» TASK BRIEF
A complete answer includes every line below with the word "defa".

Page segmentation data
===

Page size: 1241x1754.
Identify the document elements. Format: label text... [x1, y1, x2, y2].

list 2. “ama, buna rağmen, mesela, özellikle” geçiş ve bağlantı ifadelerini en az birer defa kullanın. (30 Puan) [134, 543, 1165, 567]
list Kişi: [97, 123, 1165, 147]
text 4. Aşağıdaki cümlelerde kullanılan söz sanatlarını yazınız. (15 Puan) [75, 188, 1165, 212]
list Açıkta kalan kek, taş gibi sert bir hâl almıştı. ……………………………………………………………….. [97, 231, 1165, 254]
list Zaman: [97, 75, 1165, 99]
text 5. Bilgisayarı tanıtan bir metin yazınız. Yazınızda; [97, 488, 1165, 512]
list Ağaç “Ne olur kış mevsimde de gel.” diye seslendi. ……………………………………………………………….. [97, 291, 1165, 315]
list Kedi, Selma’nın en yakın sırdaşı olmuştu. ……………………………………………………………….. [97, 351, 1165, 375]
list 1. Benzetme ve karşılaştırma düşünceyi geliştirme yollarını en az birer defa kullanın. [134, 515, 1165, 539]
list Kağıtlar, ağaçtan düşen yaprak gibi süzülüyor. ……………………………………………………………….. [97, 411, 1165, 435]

===

» EXERCISE SOLUTION
list 2. “ama, buna rağmen, mesela, özellikle” geçiş ve bağlantı ifadelerini en az birer defa kullanın. (30 Puan) [134, 543, 1165, 567]
list 1. Benzetme ve karşılaştırma düşünceyi geliştirme yollarını en az birer defa kullanın. [134, 515, 1165, 539]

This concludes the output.